Shapley.KernelSHAPType
KernelSHAP{P<:AbstractResource,R<:AbstractRNG,NT<:NamedTuple}

A Shapley.Algorithm object for describing the computation of Shapley values via the Kernel SHAP algorithm.

The res argument in the constructors specfies a computational resource, currently either CPU1() or CPUThreads() is available.

This algorithm uses the lasso regression from Lasso.jl to perform regularized linear regressions.
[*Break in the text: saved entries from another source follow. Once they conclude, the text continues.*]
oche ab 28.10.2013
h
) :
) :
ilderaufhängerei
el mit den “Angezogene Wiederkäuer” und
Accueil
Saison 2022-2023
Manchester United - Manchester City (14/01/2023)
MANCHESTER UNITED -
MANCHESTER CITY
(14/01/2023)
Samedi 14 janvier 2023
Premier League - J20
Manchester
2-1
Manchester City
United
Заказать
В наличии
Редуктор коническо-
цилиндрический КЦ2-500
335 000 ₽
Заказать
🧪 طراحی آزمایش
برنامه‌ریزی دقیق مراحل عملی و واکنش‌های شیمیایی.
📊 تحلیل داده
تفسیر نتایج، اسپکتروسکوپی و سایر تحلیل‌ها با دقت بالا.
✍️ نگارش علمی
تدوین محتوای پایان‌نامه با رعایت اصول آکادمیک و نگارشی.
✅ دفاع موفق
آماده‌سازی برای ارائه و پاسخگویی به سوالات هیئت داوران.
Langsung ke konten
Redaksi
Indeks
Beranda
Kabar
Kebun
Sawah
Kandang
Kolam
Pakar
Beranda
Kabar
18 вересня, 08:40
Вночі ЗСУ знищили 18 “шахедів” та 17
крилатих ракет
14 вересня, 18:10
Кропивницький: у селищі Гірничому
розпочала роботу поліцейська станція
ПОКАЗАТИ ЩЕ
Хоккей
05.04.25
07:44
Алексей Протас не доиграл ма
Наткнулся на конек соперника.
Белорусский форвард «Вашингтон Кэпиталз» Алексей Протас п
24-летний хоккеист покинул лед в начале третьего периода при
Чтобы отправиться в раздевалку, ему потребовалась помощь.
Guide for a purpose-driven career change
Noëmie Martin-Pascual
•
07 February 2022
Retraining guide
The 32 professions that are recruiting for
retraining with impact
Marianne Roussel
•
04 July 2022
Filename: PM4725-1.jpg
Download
Note that because this algorithm involves a lasso fit for each individual data point, it is incredibly slow.

Constructors

  • KernelSHAP(res, ν, M, rng=Random.GLOBAL_RNG; ϕ₀_colname=:ϕ₀, kwargs...)
  • KernelSHAP(res, ν, M, rng=Random.GLOBAL_RNG; ϕ₀_colname=:ϕ₀, kwargs...)

Arguments

  • res: An AbstractResource computational resource. Pass CPUThreads() to run multi-threaded.
  • ν: The number of distinct coalitions to use. It cannot excede floor(N/2) where N is the number of features.
  • M: The multiplicity of sample data points per coalition.
  • ϕ₀_colname: The column name to use for the intercept Shapley value. If nothing, colum will not be included.
  • kwargs: Keyword arguments used by the fit. The fit is performed by Lasso.jl, see here for available arguments.

Computational Resources:

  • CPU1(): Single threaded.
  • CPUThreads(): Linear regressions will be performed on different threads.
Note

Using KernelSHAP effictively will require a good understanding of the "lasso" ($L_1,L_2$ regularized linear regressions) regression from the Lasso.jl package. In particular see the documentation for fit. The fit method called by KernelSHAP is fit(LassoModel, X, y; kwargs...).